Record set |
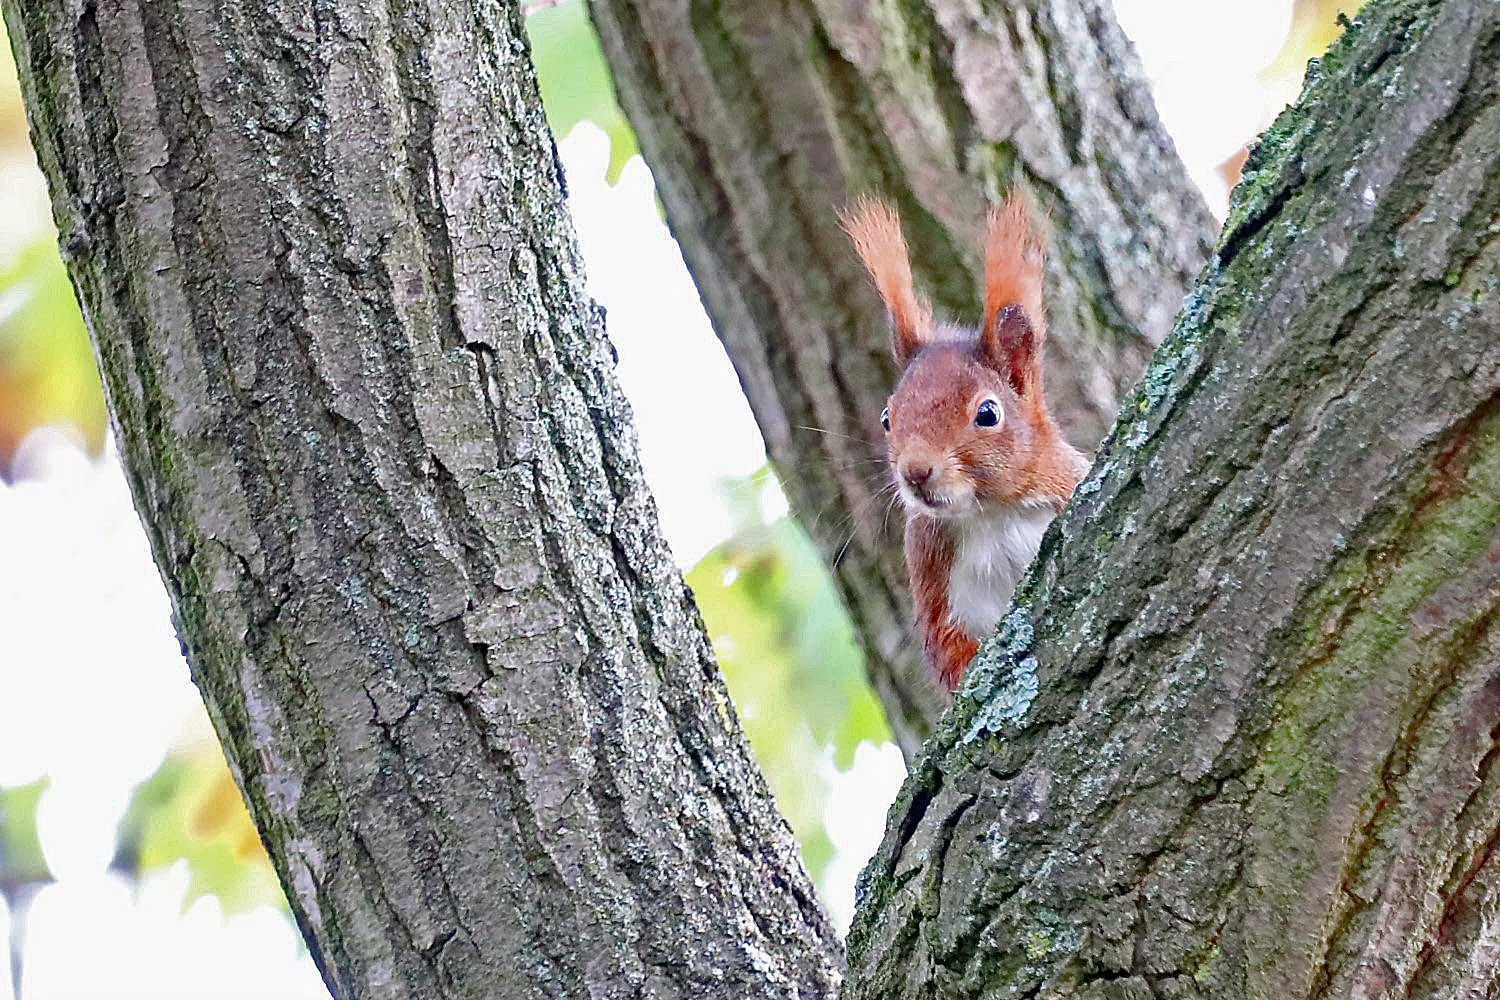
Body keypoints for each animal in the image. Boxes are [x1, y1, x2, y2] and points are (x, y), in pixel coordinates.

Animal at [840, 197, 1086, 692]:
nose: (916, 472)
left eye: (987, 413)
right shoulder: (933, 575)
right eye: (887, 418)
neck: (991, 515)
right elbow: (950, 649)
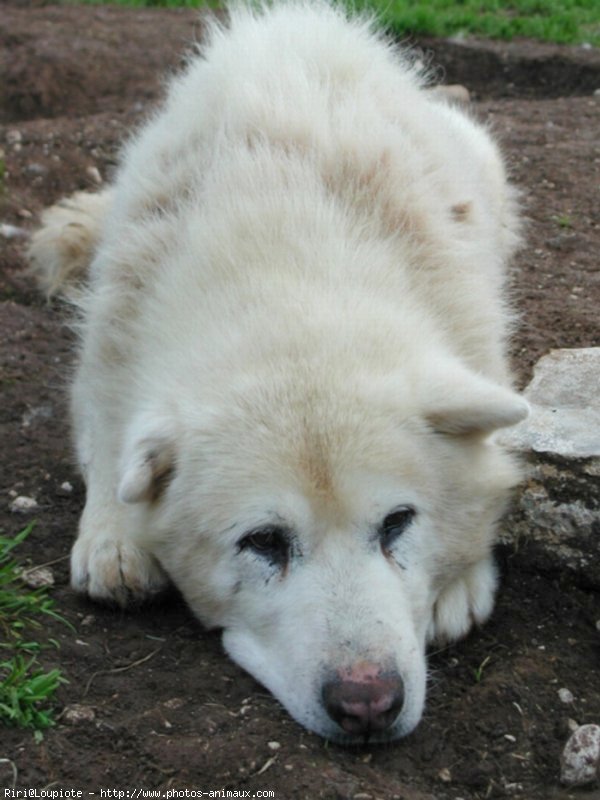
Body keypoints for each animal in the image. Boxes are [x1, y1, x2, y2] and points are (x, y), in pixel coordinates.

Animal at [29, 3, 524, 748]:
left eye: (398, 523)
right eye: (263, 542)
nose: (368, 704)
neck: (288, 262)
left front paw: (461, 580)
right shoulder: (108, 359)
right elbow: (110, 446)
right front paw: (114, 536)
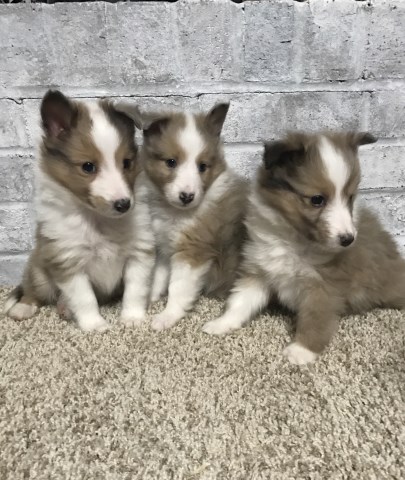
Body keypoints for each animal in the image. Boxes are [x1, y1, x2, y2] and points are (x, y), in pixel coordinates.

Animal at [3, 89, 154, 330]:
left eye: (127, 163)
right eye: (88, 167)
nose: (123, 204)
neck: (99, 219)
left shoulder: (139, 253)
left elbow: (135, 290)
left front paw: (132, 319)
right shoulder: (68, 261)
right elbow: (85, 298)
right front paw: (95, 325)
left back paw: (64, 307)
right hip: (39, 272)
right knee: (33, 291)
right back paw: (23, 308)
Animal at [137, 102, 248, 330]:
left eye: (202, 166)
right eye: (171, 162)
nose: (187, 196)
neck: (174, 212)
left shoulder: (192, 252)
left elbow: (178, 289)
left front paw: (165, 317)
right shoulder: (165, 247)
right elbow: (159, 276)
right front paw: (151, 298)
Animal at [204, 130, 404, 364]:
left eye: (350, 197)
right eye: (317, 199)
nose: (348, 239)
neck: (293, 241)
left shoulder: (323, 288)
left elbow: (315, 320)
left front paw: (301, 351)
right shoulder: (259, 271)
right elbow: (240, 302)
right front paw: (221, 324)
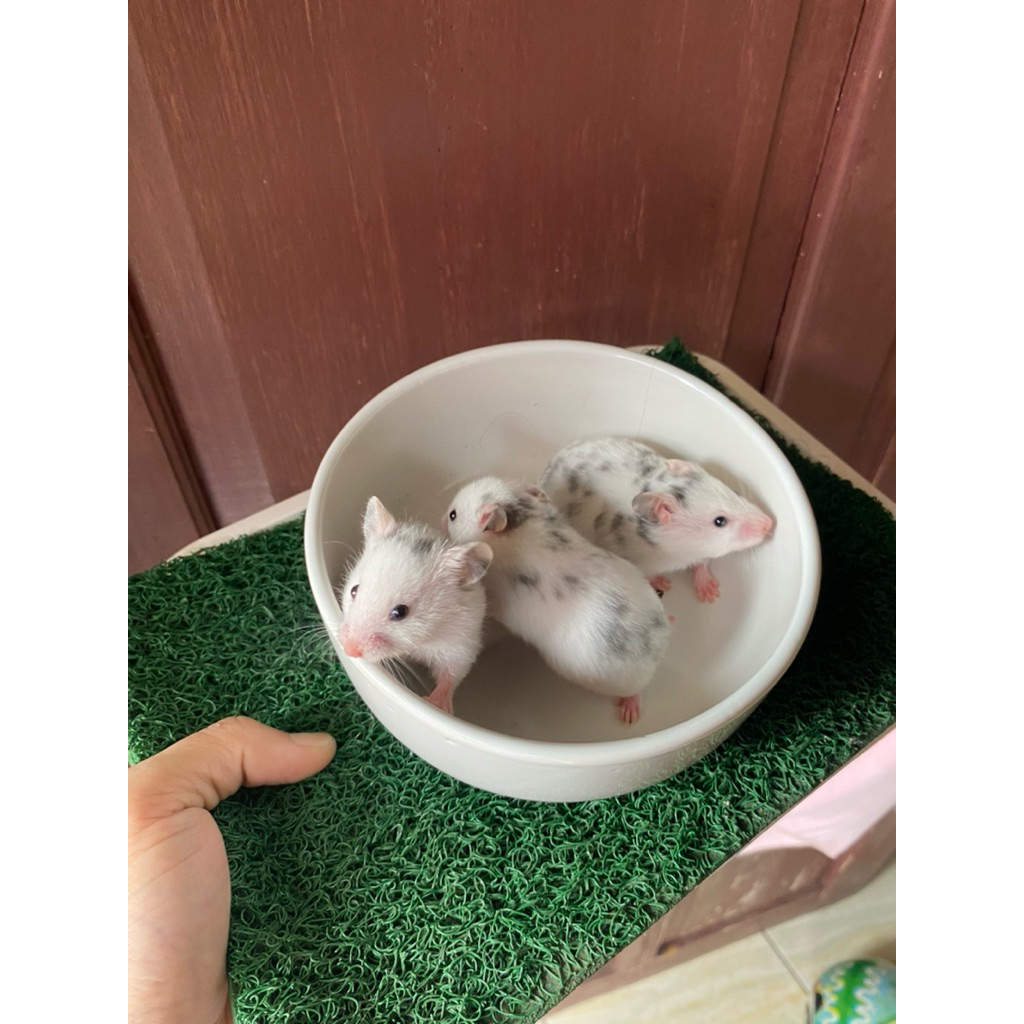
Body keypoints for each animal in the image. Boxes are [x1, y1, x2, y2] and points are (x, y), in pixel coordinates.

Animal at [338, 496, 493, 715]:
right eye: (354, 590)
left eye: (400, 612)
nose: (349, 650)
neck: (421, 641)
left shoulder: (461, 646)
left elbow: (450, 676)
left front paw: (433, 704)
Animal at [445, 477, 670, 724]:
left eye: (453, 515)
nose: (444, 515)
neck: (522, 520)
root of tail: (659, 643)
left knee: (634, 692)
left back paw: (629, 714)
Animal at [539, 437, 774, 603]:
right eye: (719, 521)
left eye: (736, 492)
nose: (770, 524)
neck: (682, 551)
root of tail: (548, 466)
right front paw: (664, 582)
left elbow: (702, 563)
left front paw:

---

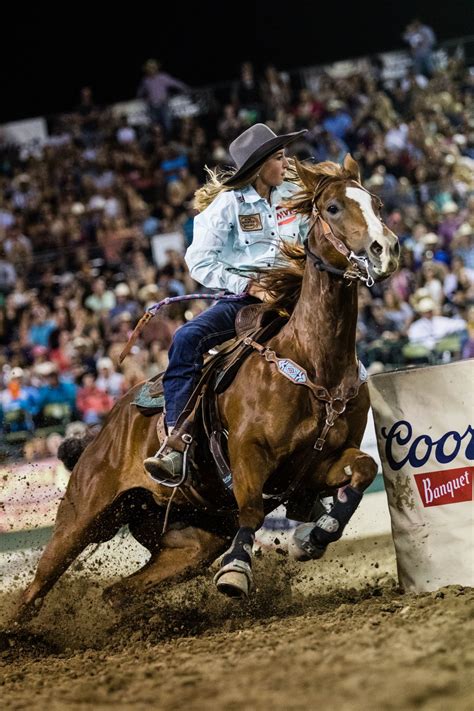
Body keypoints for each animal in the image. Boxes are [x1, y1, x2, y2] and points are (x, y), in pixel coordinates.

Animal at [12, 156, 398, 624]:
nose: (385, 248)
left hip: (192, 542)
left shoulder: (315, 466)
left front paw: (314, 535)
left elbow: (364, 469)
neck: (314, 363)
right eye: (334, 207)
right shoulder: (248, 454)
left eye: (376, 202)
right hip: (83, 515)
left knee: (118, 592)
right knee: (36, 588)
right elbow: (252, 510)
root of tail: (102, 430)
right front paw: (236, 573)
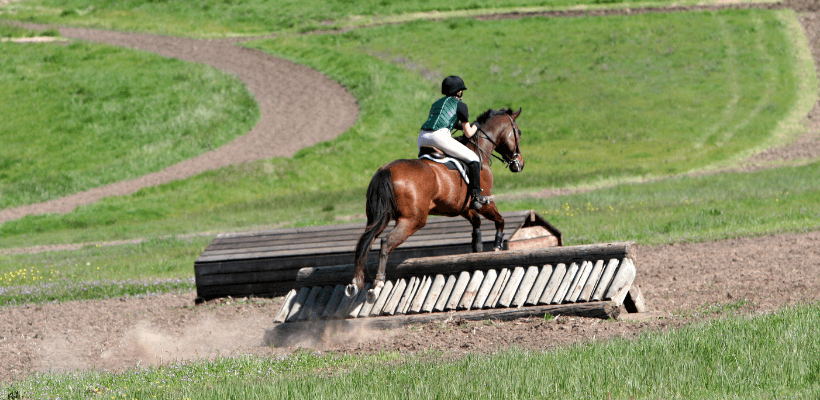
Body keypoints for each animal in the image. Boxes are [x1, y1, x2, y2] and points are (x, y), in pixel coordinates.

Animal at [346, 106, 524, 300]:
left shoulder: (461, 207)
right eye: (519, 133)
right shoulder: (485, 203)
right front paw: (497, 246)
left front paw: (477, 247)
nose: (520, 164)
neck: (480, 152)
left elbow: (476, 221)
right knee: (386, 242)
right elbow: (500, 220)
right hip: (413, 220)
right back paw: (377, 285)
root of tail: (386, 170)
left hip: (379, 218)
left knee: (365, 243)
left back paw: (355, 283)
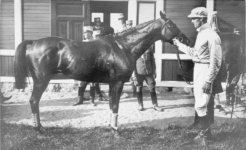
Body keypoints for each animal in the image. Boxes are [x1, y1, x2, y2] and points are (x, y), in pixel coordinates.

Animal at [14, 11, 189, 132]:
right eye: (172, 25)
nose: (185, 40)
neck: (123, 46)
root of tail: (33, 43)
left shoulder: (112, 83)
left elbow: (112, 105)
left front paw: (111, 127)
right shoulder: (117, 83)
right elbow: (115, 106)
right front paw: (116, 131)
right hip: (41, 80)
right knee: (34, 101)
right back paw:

Task prompt |
An exact copy is needed of the entries above, starting at the line that holds "right knee: (36, 588)" and stopping at the line that holds "neck: (123, 46)", both kept; pictures stay out.

Solution to the exercise |
right knee: (36, 588)
right elbow: (252, 510)
root of tail: (102, 430)
right front paw: (236, 573)
Body keypoints for each animal in the image. Boxes are [x1, y1, x2, y2] and points are (x, y), in pixel coordinates.

Animal at [346, 106, 524, 300]:
left shoulder: (461, 207)
right eye: (519, 133)
right shoulder: (485, 203)
right front paw: (497, 246)
left front paw: (477, 247)
nose: (520, 164)
neck: (480, 152)
left elbow: (476, 221)
right knee: (386, 242)
right elbow: (500, 220)
right hip: (413, 220)
right back paw: (377, 285)
root of tail: (386, 170)
left hip: (379, 218)
left knee: (365, 243)
left back paw: (355, 283)
Body keypoints for each animal in the image. Boxes are [x1, y1, x2, y2] and points are (x, y), in pixel coordinates.

Animal at [14, 11, 189, 132]:
right eye: (172, 25)
nose: (185, 40)
neck: (123, 46)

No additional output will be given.